The discovery of X rays was made possible by the intelligent use of the best accelerator of the time. Since then, the development of particle accelerators has been at the root of both fundamental discoveries in physics and unforeseeable medical applications. The lecture will describe the major steps in this 120-year history of diagnostics and tumour therapy.
The first attempts to heal tumours with X rays were made only one month after Röntgen’s discovery, but the understanding of the mechanisms by which the radiation kills the cells and the introduction of dose fractionation took much longer. The use of X rays in diagnostics developed much faster and its benefits were very visible during the First World War.
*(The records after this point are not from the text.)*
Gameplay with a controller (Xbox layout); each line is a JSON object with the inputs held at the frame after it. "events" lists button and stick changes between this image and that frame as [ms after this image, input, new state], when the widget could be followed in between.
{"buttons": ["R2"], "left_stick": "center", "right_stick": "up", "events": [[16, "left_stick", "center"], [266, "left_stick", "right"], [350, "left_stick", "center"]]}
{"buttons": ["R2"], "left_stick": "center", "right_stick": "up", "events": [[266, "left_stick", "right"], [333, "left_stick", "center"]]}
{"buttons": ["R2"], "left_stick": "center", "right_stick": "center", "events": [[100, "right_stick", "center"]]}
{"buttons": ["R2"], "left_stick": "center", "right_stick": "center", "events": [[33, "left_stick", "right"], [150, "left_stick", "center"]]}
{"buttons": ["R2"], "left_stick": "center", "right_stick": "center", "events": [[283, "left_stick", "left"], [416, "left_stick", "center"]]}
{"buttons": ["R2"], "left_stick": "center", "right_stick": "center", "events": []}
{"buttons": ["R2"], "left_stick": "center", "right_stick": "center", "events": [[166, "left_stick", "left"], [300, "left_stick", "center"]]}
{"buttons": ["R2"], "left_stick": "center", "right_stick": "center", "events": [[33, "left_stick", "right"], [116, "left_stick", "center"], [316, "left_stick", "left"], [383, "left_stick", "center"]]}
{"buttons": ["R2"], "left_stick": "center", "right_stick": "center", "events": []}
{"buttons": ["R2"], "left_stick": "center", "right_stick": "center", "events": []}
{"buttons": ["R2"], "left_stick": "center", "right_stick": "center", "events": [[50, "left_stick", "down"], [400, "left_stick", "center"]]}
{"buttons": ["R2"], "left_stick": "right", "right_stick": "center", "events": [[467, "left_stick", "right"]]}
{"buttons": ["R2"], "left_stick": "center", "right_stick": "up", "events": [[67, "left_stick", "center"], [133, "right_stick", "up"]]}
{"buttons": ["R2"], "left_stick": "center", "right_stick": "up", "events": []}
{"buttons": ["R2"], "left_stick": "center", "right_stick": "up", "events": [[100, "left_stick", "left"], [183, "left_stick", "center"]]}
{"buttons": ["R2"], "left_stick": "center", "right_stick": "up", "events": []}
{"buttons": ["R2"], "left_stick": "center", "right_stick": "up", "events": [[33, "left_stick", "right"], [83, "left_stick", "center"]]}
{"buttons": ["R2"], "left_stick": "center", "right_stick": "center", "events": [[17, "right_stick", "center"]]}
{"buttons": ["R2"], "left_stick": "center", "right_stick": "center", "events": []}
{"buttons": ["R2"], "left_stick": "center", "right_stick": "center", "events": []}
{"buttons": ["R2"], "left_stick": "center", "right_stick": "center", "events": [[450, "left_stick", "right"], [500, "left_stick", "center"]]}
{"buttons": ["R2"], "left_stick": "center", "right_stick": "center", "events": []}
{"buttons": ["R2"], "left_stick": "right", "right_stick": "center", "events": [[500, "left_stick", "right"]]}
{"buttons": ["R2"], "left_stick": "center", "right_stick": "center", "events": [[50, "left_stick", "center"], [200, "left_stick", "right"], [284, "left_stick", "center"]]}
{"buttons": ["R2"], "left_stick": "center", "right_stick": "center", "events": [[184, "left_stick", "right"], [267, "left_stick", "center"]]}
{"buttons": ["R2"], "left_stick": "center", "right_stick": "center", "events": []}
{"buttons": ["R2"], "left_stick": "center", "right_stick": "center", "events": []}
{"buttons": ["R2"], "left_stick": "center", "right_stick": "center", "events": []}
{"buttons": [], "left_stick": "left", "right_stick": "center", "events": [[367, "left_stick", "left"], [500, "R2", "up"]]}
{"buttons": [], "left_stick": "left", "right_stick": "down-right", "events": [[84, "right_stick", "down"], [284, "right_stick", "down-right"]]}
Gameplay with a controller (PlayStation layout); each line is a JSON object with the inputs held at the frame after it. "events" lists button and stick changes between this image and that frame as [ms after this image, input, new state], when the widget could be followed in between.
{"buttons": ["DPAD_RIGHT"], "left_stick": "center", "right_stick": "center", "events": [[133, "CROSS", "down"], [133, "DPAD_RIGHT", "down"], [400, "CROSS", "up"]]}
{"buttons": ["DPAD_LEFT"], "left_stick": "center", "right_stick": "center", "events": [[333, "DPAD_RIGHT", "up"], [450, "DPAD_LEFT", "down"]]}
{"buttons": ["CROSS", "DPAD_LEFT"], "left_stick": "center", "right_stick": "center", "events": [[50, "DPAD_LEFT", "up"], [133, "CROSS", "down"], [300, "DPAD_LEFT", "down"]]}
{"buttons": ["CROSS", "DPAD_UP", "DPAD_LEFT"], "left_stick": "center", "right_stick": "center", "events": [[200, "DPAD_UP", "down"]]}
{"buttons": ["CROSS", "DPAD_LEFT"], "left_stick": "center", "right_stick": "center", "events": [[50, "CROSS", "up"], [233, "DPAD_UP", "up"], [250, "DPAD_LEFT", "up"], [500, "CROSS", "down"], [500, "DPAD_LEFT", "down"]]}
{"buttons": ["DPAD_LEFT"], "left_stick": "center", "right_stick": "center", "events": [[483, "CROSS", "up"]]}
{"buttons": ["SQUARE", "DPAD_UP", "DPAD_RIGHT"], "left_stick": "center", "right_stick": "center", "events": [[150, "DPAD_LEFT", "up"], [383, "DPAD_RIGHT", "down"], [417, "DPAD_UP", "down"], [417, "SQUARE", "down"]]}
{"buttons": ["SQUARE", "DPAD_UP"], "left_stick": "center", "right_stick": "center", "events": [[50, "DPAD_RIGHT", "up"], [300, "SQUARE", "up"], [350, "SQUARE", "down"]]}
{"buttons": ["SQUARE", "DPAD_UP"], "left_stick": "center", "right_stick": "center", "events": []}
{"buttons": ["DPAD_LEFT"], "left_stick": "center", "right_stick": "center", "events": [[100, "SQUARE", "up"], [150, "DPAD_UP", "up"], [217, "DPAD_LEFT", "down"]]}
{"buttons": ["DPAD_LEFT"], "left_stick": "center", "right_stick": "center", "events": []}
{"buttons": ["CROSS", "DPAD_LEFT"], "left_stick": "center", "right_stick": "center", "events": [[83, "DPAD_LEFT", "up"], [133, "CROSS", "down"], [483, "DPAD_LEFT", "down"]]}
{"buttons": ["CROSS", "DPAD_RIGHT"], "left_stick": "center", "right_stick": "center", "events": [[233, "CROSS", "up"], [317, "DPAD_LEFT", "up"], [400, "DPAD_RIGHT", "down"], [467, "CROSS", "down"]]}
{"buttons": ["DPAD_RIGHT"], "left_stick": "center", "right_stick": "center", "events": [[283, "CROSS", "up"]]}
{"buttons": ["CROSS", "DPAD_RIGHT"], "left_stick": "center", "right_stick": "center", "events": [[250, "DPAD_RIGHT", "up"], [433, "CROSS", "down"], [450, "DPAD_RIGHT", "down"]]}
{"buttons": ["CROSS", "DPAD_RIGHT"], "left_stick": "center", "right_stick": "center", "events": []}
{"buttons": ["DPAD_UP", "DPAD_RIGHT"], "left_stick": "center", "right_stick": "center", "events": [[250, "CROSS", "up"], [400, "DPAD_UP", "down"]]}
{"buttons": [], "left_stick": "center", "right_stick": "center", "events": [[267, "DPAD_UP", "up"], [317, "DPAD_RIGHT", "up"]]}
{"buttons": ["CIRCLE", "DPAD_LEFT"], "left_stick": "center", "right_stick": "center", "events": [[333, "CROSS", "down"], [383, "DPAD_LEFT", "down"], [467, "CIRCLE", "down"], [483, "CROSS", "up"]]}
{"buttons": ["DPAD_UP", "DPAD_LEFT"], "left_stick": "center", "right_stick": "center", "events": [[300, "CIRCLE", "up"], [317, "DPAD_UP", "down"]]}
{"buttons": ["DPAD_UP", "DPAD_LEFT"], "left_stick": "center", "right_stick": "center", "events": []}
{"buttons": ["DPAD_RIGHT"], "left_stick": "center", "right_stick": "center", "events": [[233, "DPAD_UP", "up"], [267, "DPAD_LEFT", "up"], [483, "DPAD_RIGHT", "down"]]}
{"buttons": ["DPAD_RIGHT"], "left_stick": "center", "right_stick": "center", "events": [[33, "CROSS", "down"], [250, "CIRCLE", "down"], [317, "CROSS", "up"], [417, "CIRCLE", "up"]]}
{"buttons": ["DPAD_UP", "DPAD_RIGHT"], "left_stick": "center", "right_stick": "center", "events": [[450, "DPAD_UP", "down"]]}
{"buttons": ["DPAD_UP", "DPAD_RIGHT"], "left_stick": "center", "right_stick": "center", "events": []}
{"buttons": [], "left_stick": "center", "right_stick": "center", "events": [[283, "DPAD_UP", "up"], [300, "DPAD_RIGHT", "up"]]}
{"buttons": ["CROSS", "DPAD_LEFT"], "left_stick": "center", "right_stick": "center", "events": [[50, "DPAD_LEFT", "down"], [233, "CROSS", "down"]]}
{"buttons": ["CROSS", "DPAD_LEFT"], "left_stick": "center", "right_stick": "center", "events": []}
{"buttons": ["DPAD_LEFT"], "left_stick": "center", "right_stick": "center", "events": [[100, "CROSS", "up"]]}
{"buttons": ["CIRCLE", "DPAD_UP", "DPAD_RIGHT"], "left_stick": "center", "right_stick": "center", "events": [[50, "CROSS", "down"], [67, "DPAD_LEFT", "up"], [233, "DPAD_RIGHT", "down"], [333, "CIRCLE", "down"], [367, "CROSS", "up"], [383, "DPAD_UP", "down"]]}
Today no tumour could be treated and no patient could be operated without a CT scan, which employs an X ray tube that is not very different from the one introduced by William Coolidge in 1912.
On the particle therapy frontier, more sophisticated and larger particle accelerators have contributed to the continuous increase of the tumour control rate. The initial betatrons were substituted, at the end of the 1950s, by radiofrequency electron linacs. More recently proton and carbon ion accelerators have become important tools in the fight against tumours, in particular “radio-resistant” tumours. After a review of the rationale for all forms of radiotherapy and of the accelerators used in proton therapy, the European centres for carbon ion therapy will be discussed and the challenges facing the physicists and the engineers developing the accelerators will be described.